REQUIREMENT
Which lines of the entries below include "primitives"? List them all.

TASK MATERIAL
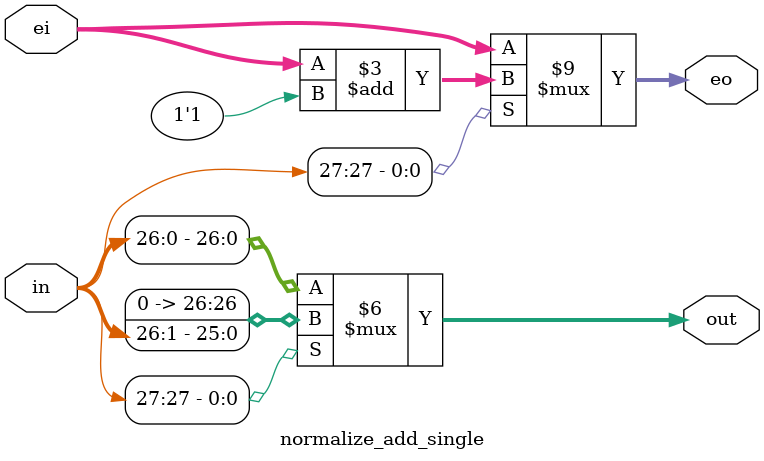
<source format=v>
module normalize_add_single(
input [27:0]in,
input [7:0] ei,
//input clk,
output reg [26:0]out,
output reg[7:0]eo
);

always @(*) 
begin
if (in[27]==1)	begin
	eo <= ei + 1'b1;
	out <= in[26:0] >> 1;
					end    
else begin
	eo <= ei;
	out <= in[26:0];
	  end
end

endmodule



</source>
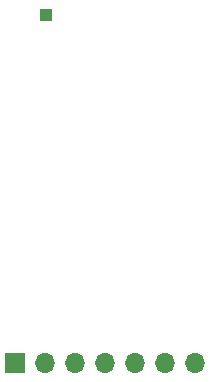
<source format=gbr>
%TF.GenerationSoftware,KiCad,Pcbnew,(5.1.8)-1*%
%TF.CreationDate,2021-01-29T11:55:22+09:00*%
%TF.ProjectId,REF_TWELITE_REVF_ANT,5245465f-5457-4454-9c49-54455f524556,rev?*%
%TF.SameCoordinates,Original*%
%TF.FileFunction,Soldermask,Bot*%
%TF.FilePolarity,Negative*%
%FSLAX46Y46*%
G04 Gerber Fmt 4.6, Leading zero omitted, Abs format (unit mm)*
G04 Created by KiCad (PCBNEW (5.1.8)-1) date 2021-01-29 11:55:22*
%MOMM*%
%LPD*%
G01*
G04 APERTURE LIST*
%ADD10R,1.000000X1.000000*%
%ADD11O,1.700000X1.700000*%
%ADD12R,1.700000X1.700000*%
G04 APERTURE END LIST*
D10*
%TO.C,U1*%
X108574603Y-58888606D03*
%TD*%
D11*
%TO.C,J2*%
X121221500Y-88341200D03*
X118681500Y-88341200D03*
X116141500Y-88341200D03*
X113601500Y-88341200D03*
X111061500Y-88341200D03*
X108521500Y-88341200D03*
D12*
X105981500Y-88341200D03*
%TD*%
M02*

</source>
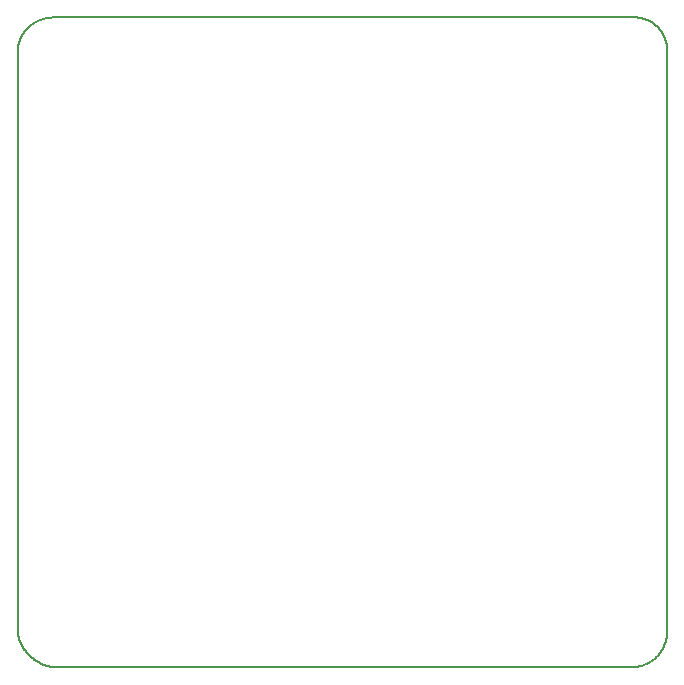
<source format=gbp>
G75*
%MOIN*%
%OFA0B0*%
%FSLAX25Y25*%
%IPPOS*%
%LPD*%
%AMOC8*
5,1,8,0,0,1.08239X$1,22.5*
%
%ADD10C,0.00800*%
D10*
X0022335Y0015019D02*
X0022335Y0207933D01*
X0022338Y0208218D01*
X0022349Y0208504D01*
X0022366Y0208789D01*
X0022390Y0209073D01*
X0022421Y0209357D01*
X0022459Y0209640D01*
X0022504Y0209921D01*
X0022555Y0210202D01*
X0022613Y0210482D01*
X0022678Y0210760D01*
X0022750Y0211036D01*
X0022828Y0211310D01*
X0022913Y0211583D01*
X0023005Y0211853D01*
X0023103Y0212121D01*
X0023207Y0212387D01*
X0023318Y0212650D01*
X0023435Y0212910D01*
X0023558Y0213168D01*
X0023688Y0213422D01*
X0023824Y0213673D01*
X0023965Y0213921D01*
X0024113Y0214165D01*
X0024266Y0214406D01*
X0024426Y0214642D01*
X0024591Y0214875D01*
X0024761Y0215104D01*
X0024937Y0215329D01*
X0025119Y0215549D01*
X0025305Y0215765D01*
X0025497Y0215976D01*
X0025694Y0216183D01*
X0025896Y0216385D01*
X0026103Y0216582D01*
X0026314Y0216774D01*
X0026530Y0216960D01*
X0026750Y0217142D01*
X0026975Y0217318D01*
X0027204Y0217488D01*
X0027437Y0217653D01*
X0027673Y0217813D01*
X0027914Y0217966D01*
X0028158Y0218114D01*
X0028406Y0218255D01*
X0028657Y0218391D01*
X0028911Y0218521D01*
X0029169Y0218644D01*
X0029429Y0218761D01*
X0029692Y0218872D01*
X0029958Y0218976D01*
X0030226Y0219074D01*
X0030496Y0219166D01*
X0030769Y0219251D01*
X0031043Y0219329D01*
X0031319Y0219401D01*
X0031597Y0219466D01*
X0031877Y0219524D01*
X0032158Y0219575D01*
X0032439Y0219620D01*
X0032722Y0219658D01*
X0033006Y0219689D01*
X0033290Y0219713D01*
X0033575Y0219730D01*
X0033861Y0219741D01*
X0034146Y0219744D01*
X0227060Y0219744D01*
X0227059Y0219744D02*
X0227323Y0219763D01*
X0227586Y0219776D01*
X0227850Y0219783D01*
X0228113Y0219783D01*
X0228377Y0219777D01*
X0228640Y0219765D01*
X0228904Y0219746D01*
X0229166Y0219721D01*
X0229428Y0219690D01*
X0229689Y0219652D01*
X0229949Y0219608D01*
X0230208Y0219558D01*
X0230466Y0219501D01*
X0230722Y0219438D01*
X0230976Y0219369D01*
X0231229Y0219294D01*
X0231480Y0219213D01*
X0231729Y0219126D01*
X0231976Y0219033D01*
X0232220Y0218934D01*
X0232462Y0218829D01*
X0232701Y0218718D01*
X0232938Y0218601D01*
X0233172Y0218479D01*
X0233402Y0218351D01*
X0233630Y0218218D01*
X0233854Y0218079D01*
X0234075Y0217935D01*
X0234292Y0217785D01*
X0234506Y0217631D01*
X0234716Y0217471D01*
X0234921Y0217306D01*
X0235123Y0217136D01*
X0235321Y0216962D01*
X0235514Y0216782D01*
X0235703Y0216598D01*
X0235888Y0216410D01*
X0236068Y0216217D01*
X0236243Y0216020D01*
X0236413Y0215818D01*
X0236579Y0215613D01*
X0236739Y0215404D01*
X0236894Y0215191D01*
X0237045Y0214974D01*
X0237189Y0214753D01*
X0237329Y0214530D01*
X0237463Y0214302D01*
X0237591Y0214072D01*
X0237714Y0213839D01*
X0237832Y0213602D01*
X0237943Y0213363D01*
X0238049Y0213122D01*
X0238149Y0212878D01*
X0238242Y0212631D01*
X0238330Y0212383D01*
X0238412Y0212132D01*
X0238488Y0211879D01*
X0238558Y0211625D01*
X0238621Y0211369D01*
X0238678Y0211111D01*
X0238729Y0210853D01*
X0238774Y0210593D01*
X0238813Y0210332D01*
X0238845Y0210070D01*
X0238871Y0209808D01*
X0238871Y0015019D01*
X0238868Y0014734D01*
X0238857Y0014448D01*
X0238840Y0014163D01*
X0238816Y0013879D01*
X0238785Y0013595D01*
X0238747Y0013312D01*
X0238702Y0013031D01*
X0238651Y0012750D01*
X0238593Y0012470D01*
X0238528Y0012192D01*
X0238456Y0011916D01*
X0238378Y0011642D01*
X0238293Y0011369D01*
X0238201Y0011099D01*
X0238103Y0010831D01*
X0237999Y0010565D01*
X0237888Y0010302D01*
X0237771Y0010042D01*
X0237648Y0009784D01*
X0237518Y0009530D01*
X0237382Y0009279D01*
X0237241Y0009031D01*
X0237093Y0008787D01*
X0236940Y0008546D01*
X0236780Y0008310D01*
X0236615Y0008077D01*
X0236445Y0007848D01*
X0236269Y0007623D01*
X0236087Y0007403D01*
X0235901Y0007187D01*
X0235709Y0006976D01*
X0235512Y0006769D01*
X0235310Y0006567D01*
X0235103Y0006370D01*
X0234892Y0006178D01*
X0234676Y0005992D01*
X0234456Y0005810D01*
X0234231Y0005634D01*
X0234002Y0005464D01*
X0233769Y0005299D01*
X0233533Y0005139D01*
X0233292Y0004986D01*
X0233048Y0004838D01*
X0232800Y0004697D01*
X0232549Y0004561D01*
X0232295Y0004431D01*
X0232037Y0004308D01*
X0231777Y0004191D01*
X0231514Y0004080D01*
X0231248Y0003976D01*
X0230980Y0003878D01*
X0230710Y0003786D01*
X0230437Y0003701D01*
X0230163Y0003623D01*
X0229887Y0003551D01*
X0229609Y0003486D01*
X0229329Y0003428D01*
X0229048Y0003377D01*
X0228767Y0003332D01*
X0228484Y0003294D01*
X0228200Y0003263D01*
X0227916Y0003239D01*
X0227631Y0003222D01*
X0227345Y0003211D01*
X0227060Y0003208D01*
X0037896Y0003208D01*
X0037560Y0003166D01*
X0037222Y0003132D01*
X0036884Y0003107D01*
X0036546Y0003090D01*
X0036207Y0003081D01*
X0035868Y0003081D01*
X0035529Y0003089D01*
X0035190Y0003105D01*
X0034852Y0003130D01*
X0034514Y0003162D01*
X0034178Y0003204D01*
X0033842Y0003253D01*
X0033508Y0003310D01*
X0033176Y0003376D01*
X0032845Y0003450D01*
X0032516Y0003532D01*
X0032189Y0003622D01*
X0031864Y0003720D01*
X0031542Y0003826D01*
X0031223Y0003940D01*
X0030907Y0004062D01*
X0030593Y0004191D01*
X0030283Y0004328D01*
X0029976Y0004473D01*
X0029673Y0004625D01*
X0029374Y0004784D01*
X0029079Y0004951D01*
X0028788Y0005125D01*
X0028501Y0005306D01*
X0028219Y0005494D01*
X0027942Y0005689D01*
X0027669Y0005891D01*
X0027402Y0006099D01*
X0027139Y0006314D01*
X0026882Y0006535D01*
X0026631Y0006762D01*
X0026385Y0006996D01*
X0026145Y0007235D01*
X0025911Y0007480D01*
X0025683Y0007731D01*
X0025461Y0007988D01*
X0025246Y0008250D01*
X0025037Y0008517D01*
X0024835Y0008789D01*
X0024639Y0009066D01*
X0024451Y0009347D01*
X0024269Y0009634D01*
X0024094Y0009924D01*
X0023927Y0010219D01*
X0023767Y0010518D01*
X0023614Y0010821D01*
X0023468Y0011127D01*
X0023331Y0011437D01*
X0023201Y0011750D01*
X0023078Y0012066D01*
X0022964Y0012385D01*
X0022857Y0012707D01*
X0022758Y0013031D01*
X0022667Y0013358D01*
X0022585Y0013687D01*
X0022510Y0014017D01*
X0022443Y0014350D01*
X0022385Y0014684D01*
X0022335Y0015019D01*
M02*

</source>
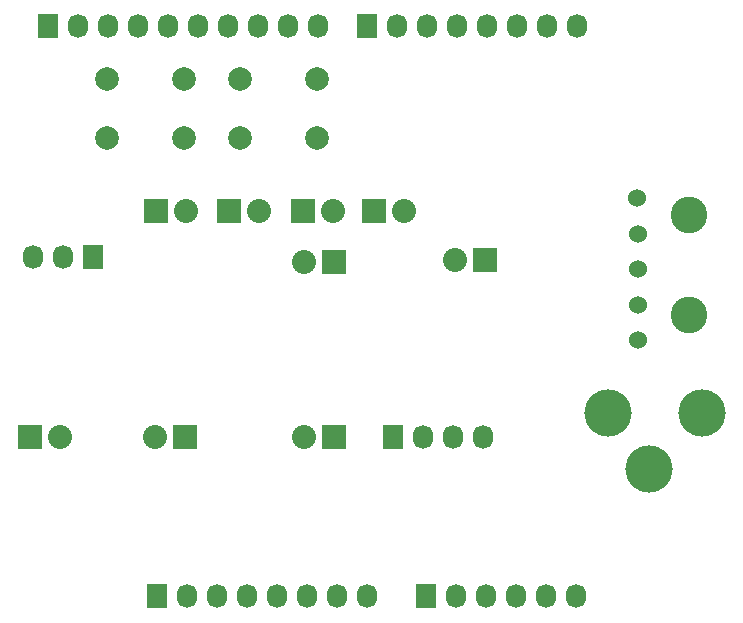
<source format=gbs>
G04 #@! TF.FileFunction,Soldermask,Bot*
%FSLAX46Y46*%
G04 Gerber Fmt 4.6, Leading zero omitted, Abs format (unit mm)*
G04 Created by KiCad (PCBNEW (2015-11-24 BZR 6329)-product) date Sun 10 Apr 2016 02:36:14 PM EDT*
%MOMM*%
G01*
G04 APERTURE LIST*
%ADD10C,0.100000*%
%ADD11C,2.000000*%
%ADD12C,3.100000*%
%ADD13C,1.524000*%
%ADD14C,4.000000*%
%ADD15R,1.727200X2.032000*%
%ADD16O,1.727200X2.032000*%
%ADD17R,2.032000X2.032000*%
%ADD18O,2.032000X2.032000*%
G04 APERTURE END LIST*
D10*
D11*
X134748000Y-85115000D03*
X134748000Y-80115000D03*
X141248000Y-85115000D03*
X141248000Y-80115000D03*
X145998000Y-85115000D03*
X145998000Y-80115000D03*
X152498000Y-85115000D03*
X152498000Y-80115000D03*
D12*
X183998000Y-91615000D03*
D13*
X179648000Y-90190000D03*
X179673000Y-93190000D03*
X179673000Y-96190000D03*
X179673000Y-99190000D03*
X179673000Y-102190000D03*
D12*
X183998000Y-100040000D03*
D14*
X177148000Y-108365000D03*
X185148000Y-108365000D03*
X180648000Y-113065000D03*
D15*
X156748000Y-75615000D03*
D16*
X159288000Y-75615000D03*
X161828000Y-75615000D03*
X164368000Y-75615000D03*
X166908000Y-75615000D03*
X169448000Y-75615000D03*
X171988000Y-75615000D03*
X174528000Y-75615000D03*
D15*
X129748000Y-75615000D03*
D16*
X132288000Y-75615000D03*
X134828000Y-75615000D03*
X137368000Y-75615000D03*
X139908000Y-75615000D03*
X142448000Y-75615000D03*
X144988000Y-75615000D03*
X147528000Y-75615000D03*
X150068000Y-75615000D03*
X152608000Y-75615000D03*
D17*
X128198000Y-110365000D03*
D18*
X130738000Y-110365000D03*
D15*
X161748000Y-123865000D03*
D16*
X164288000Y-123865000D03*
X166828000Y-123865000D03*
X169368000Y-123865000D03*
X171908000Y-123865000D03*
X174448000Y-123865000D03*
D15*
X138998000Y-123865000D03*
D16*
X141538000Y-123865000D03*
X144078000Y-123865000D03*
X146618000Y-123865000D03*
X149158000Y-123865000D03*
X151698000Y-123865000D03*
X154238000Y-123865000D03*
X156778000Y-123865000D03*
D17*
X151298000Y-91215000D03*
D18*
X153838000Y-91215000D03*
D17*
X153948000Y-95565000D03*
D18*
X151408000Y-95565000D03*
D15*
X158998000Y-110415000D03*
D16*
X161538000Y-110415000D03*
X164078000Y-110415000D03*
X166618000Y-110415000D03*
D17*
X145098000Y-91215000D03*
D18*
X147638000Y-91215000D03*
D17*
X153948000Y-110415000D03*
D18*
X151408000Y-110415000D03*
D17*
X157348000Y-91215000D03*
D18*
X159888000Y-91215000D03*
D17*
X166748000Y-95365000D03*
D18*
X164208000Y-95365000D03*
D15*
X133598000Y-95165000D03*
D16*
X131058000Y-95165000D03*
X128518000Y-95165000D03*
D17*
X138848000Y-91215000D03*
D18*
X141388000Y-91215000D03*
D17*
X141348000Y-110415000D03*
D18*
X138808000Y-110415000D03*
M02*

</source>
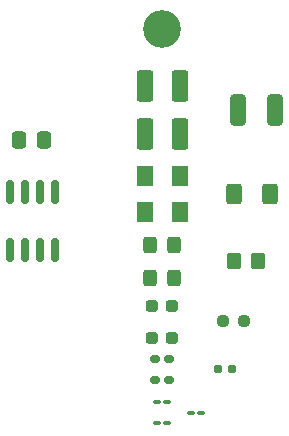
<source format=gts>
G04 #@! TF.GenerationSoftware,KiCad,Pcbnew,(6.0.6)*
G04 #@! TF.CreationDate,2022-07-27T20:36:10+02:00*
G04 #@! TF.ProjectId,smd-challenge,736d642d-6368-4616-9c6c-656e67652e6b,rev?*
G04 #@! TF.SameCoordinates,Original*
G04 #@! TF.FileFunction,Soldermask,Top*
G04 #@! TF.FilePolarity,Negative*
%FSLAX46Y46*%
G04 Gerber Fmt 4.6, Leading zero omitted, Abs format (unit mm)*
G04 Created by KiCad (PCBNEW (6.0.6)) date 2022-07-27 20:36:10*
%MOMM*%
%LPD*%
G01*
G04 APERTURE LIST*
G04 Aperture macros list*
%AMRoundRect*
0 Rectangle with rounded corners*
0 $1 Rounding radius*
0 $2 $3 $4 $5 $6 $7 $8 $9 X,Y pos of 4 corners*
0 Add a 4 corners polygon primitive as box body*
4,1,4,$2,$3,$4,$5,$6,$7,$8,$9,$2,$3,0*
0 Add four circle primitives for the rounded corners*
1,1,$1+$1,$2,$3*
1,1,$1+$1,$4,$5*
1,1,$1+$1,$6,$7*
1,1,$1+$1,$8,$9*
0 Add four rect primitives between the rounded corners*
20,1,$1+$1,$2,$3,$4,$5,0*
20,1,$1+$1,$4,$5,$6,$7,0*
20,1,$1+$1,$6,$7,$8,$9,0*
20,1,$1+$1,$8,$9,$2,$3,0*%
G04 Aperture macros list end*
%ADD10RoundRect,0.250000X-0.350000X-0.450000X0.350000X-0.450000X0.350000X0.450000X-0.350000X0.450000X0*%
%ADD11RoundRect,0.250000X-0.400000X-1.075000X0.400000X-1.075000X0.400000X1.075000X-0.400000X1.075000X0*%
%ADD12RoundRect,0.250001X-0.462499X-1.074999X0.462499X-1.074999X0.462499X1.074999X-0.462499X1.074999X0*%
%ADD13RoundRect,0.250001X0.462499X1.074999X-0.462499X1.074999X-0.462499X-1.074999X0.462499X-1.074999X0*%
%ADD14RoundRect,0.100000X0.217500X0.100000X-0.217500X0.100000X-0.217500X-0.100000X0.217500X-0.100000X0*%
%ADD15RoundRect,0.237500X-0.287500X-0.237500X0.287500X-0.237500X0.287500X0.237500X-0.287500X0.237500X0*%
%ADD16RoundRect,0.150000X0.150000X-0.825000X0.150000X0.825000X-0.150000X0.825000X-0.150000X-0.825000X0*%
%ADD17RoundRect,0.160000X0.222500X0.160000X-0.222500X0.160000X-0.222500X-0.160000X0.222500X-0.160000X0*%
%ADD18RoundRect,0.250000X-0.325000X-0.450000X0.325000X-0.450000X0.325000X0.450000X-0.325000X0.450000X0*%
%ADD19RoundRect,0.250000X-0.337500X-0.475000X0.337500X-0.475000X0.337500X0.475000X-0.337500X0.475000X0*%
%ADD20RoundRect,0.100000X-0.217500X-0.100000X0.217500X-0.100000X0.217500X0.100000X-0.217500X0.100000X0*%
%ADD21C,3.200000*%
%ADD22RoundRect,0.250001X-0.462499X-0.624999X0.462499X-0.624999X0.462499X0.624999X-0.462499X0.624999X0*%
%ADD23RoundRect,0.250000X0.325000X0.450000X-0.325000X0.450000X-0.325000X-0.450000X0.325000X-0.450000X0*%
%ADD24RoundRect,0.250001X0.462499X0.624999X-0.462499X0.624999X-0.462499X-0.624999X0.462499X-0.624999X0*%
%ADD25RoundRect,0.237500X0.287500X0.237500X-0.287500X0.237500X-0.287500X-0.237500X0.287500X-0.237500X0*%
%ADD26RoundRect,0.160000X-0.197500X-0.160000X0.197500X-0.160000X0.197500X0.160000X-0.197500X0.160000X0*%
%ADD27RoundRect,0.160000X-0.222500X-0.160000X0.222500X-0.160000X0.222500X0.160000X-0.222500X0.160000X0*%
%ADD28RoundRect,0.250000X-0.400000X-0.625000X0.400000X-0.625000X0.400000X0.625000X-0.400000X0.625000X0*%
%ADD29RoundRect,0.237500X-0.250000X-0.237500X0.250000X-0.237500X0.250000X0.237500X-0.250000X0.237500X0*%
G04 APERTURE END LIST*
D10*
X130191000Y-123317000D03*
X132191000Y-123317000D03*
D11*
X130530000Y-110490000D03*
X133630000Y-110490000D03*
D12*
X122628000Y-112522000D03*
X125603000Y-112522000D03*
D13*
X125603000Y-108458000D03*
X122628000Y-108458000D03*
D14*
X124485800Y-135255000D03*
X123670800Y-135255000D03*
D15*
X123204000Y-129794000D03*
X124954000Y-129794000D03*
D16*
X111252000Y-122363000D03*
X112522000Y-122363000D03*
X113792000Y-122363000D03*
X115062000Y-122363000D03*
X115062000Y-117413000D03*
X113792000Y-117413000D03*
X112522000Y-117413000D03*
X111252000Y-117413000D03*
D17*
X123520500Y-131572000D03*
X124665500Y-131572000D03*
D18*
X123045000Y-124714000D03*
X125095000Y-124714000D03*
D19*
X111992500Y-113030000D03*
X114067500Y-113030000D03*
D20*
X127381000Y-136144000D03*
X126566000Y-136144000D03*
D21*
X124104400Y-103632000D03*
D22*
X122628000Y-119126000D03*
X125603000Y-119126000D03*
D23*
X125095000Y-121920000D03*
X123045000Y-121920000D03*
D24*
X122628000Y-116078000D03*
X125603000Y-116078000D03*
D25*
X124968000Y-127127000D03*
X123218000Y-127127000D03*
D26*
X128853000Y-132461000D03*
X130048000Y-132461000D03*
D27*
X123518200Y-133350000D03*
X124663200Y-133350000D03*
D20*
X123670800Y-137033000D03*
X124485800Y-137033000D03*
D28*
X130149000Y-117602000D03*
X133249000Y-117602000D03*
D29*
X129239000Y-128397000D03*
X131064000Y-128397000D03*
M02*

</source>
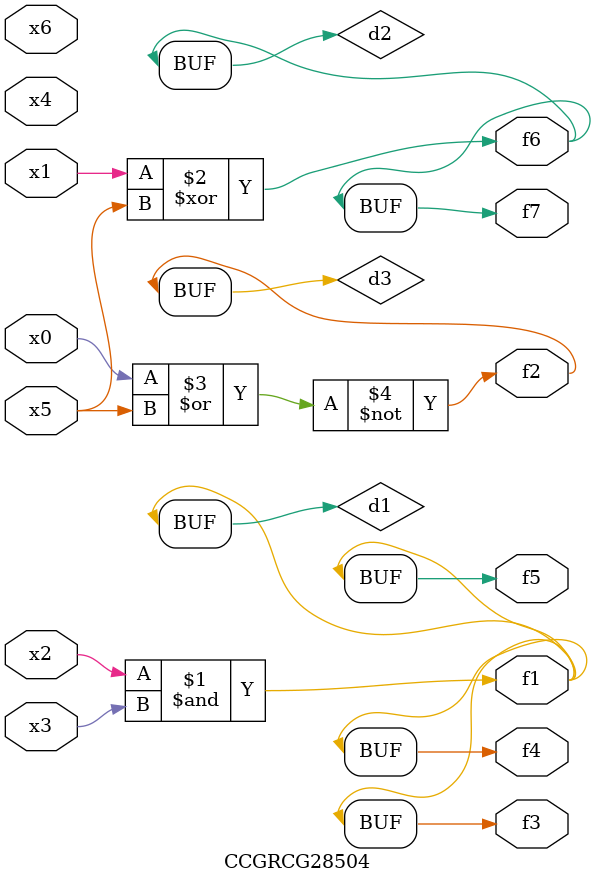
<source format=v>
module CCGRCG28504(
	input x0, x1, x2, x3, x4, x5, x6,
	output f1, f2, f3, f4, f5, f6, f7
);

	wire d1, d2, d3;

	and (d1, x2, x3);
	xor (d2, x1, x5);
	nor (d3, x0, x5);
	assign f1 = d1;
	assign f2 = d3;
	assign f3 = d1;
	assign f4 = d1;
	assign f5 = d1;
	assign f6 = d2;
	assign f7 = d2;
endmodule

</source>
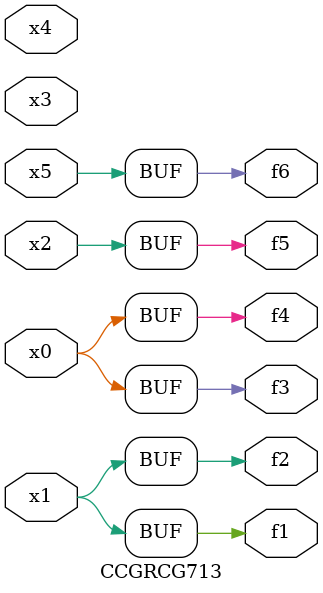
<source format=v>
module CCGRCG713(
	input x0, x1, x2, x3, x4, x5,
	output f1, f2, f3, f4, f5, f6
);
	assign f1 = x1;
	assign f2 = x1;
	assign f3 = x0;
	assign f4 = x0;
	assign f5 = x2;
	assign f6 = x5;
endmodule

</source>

RESULT
0 Add four circle primitives for the rounded corners*
0 Add four rect primitives between the rounded corners*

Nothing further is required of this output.